Cette énergie protéiforme doit être nécessairement quantitativement importante, durable pour ne pas dire inépuisable et maitrisable, pour créer le changement et le maintenir contre les obstacles et opposition au changement. Car le paradoxe du changement tient également au fait que tout changement génère des peurs et des craintes, donc des résistances qui tendent à l’annuler et préserver « l’équilibre antérieur ». (Mais qui aspire au changement je vous le rappelle).

Il y a tout d’abord le désir. Mais le désir n’est pas suffisant car fugace et épuisable. Le désir, étincelle pulsionnelle, peut lancer le moteur mais nécessite la présence d’autres énergies

Il y a le plaisir, car l’aspiration sous-jacente du changement des systèmes humains est l’amélioration de l’état antérieur : changer pour meilleur dans l’intolérance de l’actuel vécu de fait comme pénible. Cette quête du plaisir est une énergie durable (inépuisable ?) mais fragile et parfois indisponible et difficilement maîtrisable.

On va immédiatement évoquer la douleur comme autre énergie motrice au changement. Banalement antithèse du plaisir, la douleur mobilise, déplace et représente un puissant appel au changement. Mais vous comprendrez tous quelle est épuisable et consommatrice elle-même de beaucoup d’énergie pour la supprimer. Ce faisant, la douleur va représenter tout à la fois une énergie motrice mais également un frein de par le « repos » compensateur postcritique qu’elle induit.

La peur, énergie puissante, mais au même titre que la douleur épuisable par nécessité et souvent mal maîtrisée.

Restons-en là pour l’énergie « émotionnelle », importante pour alimenter le moteur du changement.

Allons voire maintenant du côté cognitif, car bien entendu je n’envisage que les changements systémiques conscients et humains. L’usage de l’ensemble de nos connaissances et de nos capacités cognitives est impliqué évidemment pour donner « du sens » à nos énergies « émotionnelles » et pulsionnelles.

Rien que du très banal, donc, utilisé depuis toujours dans nos systèmes humains. Intelligence, savoirs, expériences  acquis et transmis sont nécessaires mais insuffisants du fait de leurs limites correspondant à nos limites d’êtres humains.

Mais alors, quoi d’autre ?

Eh bien deux autres énergies me semblent devoir être utilisées

La créativité et la critique du rationnel avec comme corollaire la tolérance de l’imprévisible.

Parce que tout changement comporte une délicieuse ou douloureuse (cela dépend des personnalités de chacun) incertitude quant à l’issue de ce changement.

Eh oui, n’en déplaisent à certains, la vie est imprévisible, hasardeuse par essence et finalité.
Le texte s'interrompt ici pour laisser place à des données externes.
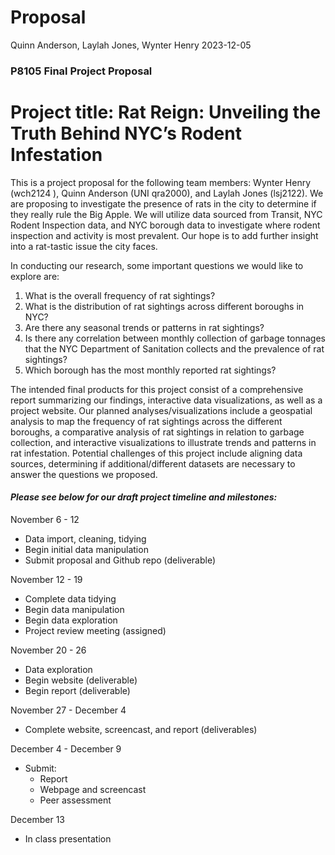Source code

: Proposal
================
Quinn Anderson, Laylah Jones, Wynter Henry
2023-12-05

### P8105 Final Project Proposal

# Project title: Rat Reign: Unveiling the Truth Behind NYC’s Rodent Infestation

This is a project proposal for the following team members: Wynter Henry
(wch2124 ), Quinn Anderson (UNI qra2000), and Laylah Jones (lsj2122). We
are proposing to investigate the presence of rats in the city to
determine if they really rule the Big Apple. We will utilize data
sourced from Transit, NYC Rodent Inspection data, and NYC borough data
to investigate where rodent inspection and activity is most prevalent.
Our hope is to add further insight into a rat-tastic issue the city
faces.

In conducting our research, some important questions we would like to
explore are:

1.  What is the overall frequency of rat sightings?
2.  What is the distribution of rat sightings across different boroughs
    in NYC?
3.  Are there any seasonal trends or patterns in rat sightings?
4.  Is there any correlation between monthly collection of garbage
    tonnages that the NYC Department of Sanitation collects and the
    prevalence of rat sightings?
5.  Which borough has the most monthly reported rat sightings?

The intended final products for this project consist of a comprehensive
report summarizing our findings, interactive data visualizations, as
well as a project website. Our planned analyses/visualizations include a
geospatial analysis to map the frequency of rat sightings across the
different boroughs, a comparative analysis of rat sightings in relation
to garbage collection, and interactive visualizations to illustrate
trends and patterns in rat infestation. Potential challenges of this
project include aligning data sources, determining if
additional/different datasets are necessary to answer the questions we
proposed.

#### *Please see below for our draft project timeline and milestones:*

November 6 - 12

- Data import, cleaning, tidying
- Begin initial data manipulation
- Submit proposal and Github repo (deliverable)

November 12 - 19

- Complete data tidying
- Begin data manipulation
- Begin data exploration
- Project review meeting (assigned)

November 20 - 26

- Data exploration
- Begin website (deliverable)
- Begin report (deliverable)

November 27 - December 4

- Complete website, screencast, and report (deliverables)

December 4 - December 9

- Submit:
  - Report
  - Webpage and screencast
  - Peer assessment

December 13

- In class presentation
Cette tentative de rationaliser à tout crin, ce « prévisionnisme », élevé  au rang de dogme au parfum d’intelligence et aux relents de précaution, sera régulièrement pris à défaut et source de difficultés, pour ne pas dire parfois de blocages.

La pensée, au même titre que la parole, est libre ou censée l’être.
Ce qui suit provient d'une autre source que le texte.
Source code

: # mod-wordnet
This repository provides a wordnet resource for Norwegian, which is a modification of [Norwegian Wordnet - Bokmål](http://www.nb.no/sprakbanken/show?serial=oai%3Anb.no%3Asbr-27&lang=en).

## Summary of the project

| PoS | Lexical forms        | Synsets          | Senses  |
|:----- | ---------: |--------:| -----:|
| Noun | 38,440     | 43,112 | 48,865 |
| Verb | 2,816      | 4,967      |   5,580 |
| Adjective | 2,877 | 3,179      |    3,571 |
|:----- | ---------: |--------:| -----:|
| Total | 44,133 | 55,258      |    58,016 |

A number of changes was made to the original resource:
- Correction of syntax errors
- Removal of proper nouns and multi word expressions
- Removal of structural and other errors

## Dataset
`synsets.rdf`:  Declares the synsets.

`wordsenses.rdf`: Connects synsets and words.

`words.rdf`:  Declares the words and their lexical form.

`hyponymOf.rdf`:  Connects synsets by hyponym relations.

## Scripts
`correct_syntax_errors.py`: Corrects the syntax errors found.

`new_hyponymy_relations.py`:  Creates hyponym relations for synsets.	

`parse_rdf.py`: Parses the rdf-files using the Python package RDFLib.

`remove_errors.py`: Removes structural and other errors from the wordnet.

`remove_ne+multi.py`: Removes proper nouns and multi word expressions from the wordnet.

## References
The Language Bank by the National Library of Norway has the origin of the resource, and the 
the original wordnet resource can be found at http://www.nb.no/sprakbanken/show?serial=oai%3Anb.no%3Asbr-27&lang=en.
La négation, l’intolérance de l’imprévisibilité de l’issue des changements est une porte ouverte aux dogmatismes sclérosants, aux superstitions, aux dénis, aux illusions omnipotentes, à la magie et leurs incantations.
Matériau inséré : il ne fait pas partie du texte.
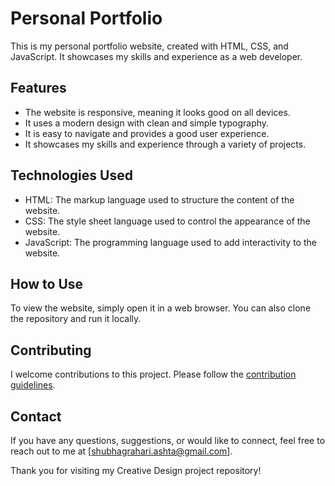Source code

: # Personal Portfolio

This is my personal portfolio website, created with HTML, CSS, and JavaScript. It showcases my skills and experience as a web developer.

## Features

* The website is responsive, meaning it looks good on all devices.
* It uses a modern design with clean and simple typography.
* It is easy to navigate and provides a good user experience.
* It showcases my skills and experience through a variety of projects.

## Technologies Used

* HTML: The markup language used to structure the content of the website.
* CSS: The style sheet language used to control the appearance of the website.
* JavaScript: The programming language used to add interactivity to the website.

## How to Use

To view the website, simply open it in a web browser. You can also clone the repository and run it locally.

## Contributing

I welcome contributions to this project. Please follow the [contribution guidelines](CONTRIBUTING.md).

## Contact

If you have any questions, suggestions, or would like to connect, feel free to reach out to me at [shubhagrahari.ashta@gmail.com].

Thank you for visiting my Creative Design project repository!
Il nous manque cette créativité actuellement, voire cette « folie créatrice » comme moteur du changement. Le conformisme rassurant, le balisage intellectuel permet les évolutions, mais pas les révolutions ni les changements de paradigme.

Nous opposons bien trop souvent, à mon avis, créativité et rationalité au moins intellectuellement parlant.

Nous gagnerions sans doute à les articuler, à les rendre synergiques plutôt qu’antinomiques.

La créativité élargie les frontières rationnelles, sans les faire disparaître et cela m’apparaît être un moteur majeur et supplémentaire.

Créativité, imagination, folie sont toutes autant d’énergies que nous n’utilisons qu’avec parcimonie par crainte du débordement et tentative, illusoire, de prévoir l’imprévisible.

Dirigeons nous dans cette énigme, créons avec intelligence et « folie » les paradigmes de demain.

Osons nous perdre dans le labyrinthe de l’imagination créative et constructive.